Let $X$ be a mean-zero random variable whose moment generating function is bounded by a symmetric exponential function, e.g: $$ \mathbb{E}[e^{\lambda X}] \leq \exp(c|\lambda|) $$ with $c > 0$.
Question: Is it true that $X$ must be bounded?
I asked one of my professors this and he told me it was the case, but I am not sure if it is true and if so how it can be proved.
For proofs like this it seems like one would taylor expand both sides and take $\lambda$ to $0$ to get some sort of bounds, but I don't think this method works here because $e^{c|\lambda|}$ decays slower than $e^{c\lambda^2}$, and the variables for which the second holds are the sub-gaussians, which of course include some unbounded variables (e.g. the usual Gaussian). I would imagine instead one should look at $\lambda$ large, but I am not sure how to carry out the argument.

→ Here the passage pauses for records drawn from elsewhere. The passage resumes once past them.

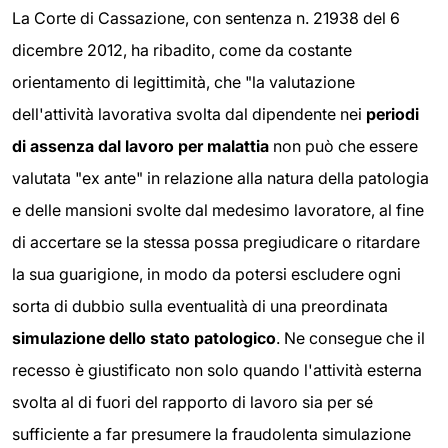
La Corte di Cassazione, con sentenza n. 21938 del 6
dicembre 2012, ha ribadito, come da costante
orientamento di legittimità, che "la valutazione
dell'attività lavorativa svolta dal dipendente nei
periodi
di assenza dal lavoro per malattia
non può che essere
valutata "ex ante" in relazione alla natura della patologia
e delle mansioni svolte dal medesimo lavoratore, al fine
di accertare se la stessa possa pregiudicare o ritardare
la sua guarigione, in modo da potersi escludere ogni
sorta di dubbio sulla eventualità di una preordinata
simulazione dello stato patologico
. Ne consegue che il
recesso è giustificato non solo quando l'attività esterna
svolta al di fuori del rapporto di lavoro sia per sé
sufficiente a far presumere la fraudolenta simulazione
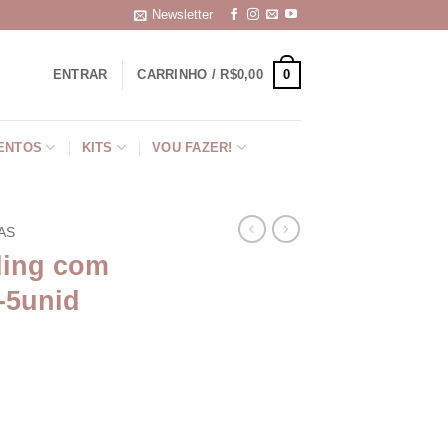
Newsletter
0
ENTRAR
CARRINHO /
R$
0,00
ENTOS
KITS
VOU FAZER!
AS
ding com
-5unid
inho 10mm-5unid quantidade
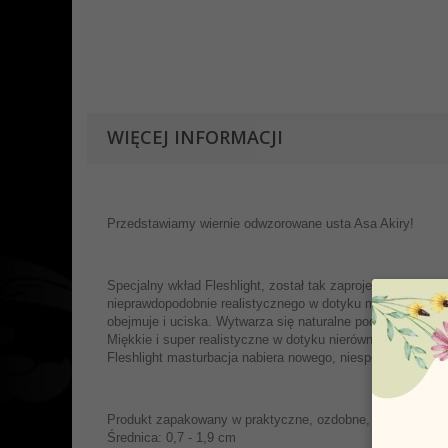
WIĘCEJ INFORMACJI
Przedstawiamy wiernie odwzorowane usta Asa Akiry!
Specjalny wkład Fleshlight, został tak zaprojektowany, a
nieprawdopodobnie realistycznego w dotyku materiału - Re
obejmuje i uciska. Wytwarza się naturalne podciśnienie da
Miękkie i super realistyczne w dotyku nierówności stymul
Fleshlight masturbacja nabiera nowego, niespotykanego d
Produkt zapakowany w praktyczne, ozdobne, metalowe op
Średnica: 0,7 - 1,9 cm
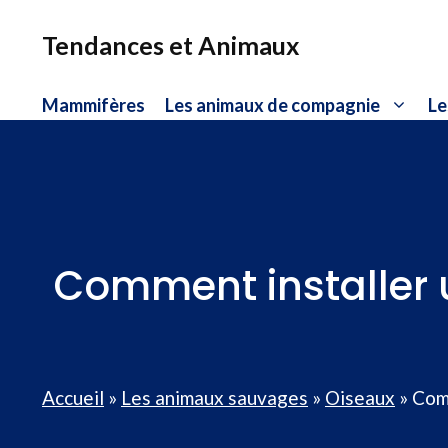
Aller
au
Tendances et Animaux
contenu
Mammifères
Les animaux de compagnie
Le
Comment installer un
Accueil
»
Les animaux sauvages
»
Oiseaux
»
Comm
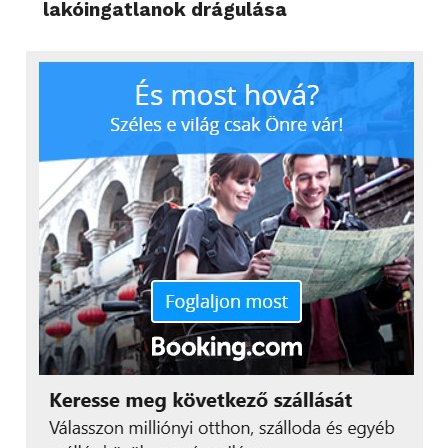
lakóingatlanok drágulása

For $t\in\mathbb R$, you have by Markov's inequality
$$\mathbb P(X\ge t) = \mathbb P\left(\mathrm e^{\lambda X}\ge \mathrm e^{\lambda t}\right)\le\frac{\mathbb E(\mathrm e^{\lambda X})}{\mathrm e^{\lambda t}}$$
for all $\lambda\in\mathbb R$.
Now by assumption,
$$\mathbb E(\mathrm e^{\lambda X})\le \mathrm e^{c\lvert\lambda\rvert}.$$
Therefore, letting $\lambda\to\infty$, we conclude that $\mathbb P(X>c)=0$.
The same argument works for $\mathbb P(X<-c)$ since this is $\mathbb P(-X>c)$, and $-X$ has the same bound on its moment generating function as $X$.